▸ **Aufgabenstellung**
Beantworten Sie zum Studientext über „Stuttgart 21“ folgende Fragen:
1. Was läuft laut Einleitung trotz der geplanten Gespräche weiter?
2. Wann soll ein erstes Sondierungsgespräch stattfinden?
3. Wofür soll ein Abrissstopp nach Forderung der Gegner ein Zeichen sein?

▸ **Studientext**
▬▬▬▬▬▬
"Stuttgart 21"-Abriss: Gespräche, aber kein Baustopp
Am kommenden Freitag beginnen Gespräche zwischen Befürwortern und Gegnern des Projekts. Die Gegner fordern solange einen Abrissstopp. Doch die Auftragsvergabe läuft.
Täglich reißt der Bagger immer größere Löcher in den Stuttgarter Hauptbahnhof und treibt damit erzürnte Bürger auf die Straße. Um den Streit um das Milliardenprojekt "Stuttgart 21" zu schlichten, wollen sich Gegner und Befürworter des neuen Tiefbahnhofs nun an einen runden Tisch setzen. Nächsten Freitag soll es ein erstes Sondierungsgespräch geben. Seit Tagen streiten die gegnerischen Parteien darüber, ob es vor oder während der "Friedensgespräche" einen Abrissstopp geben soll. Gegner des Projekts fordern dies als Zeichen dafür, dass das Gesprächsangebot wirklich ernst gemeint ist.
▬▬▬▬▬▬
▸ **Vorgegebene Einträge**
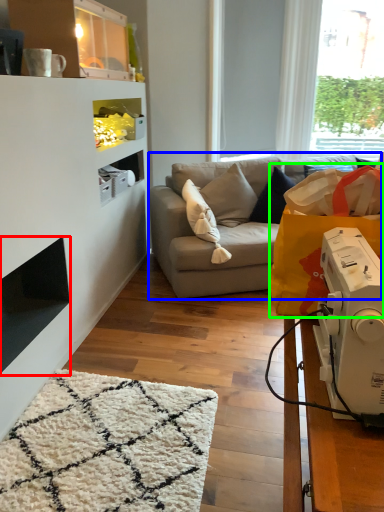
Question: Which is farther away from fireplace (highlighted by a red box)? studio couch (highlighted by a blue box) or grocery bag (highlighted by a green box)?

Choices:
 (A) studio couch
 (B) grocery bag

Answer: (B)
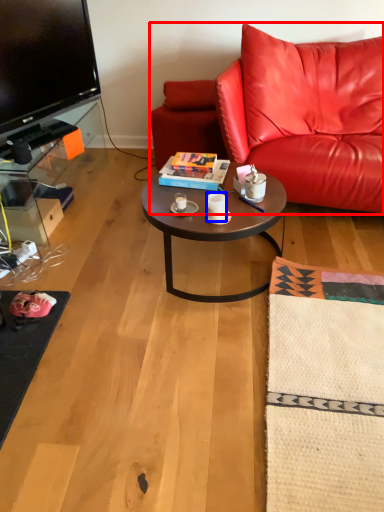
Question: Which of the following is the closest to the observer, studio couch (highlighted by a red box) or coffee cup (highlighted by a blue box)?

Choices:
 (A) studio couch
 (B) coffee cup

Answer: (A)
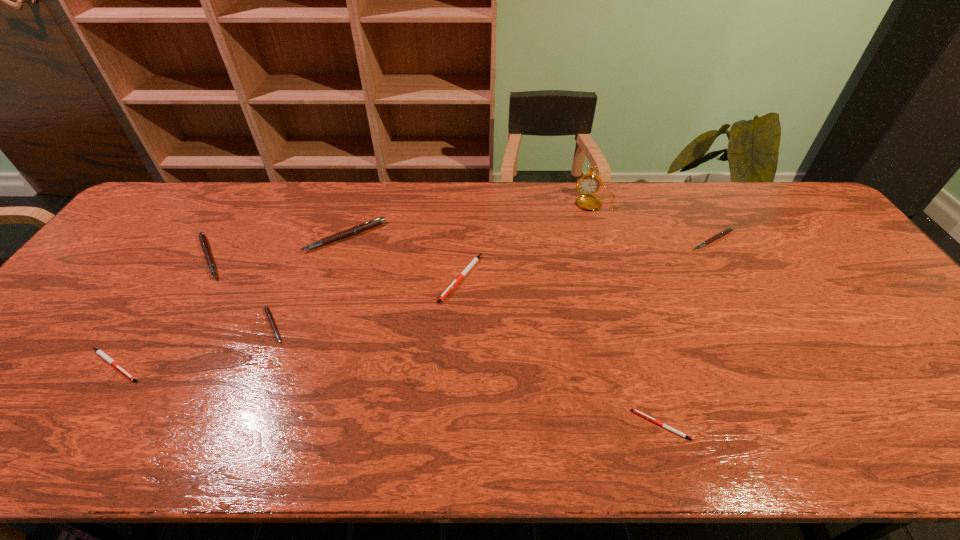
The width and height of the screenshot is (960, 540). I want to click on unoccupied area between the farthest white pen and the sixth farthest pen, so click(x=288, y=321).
▬▬▬▬▬▬
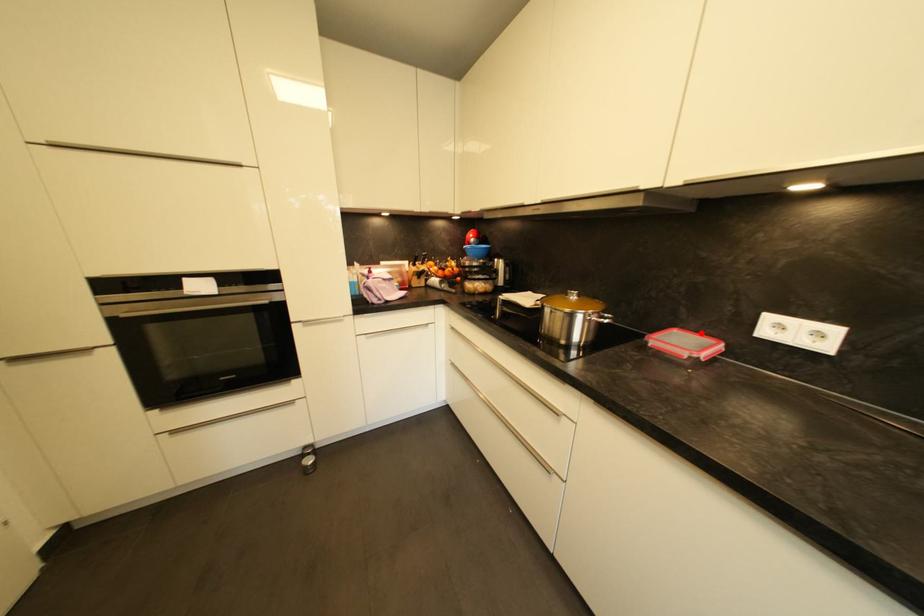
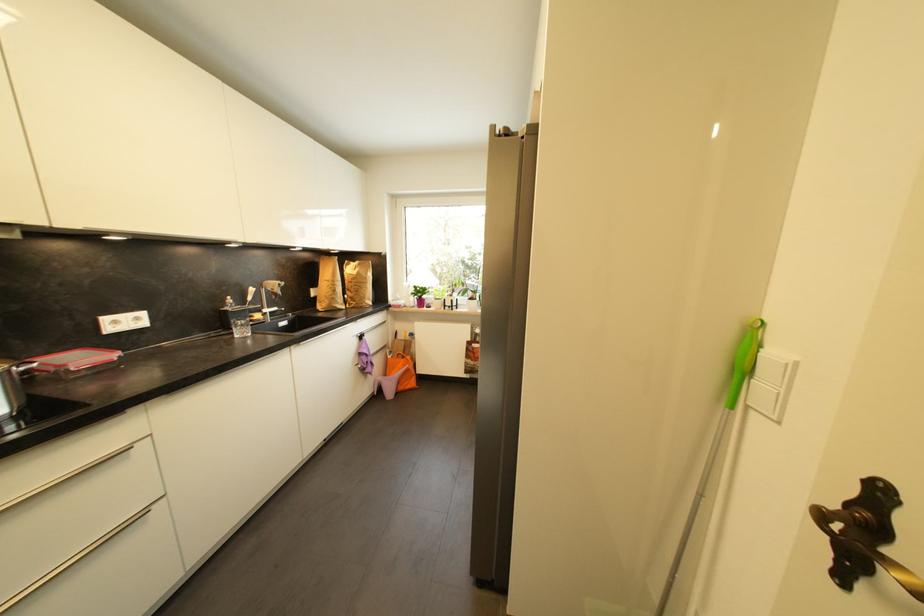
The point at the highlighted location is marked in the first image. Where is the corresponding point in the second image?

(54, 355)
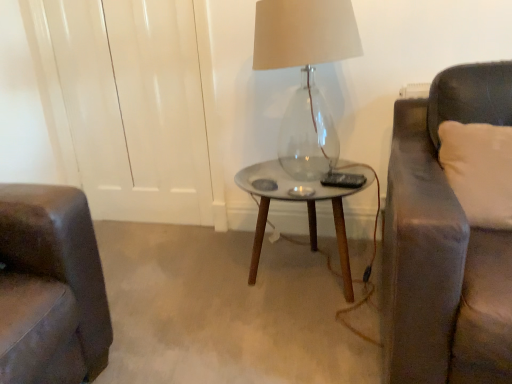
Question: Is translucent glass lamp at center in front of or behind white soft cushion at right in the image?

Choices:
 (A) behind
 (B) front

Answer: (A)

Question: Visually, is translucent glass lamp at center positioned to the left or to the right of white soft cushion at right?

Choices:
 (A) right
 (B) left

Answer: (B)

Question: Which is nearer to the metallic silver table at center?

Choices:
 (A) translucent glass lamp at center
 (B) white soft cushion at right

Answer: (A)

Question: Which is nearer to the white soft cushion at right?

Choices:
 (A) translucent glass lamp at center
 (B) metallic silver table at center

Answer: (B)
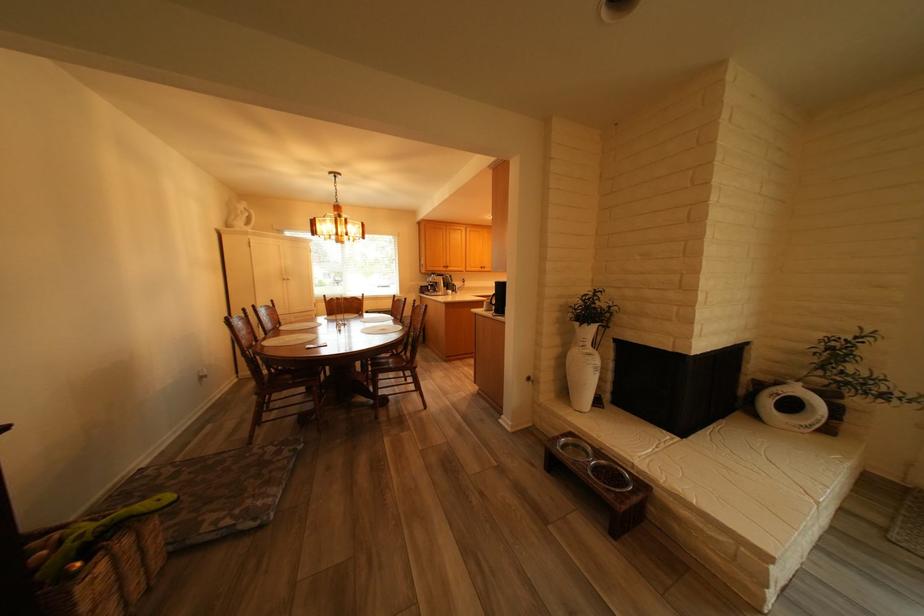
▬▬▬▬▬▬
▸ **Antwortfeld**
1. Die Auftragsvergabe.
2. Nächsten Freitag.
3. Dafür, dass das Gesprächsangebot wirklich ernst gemeint ist.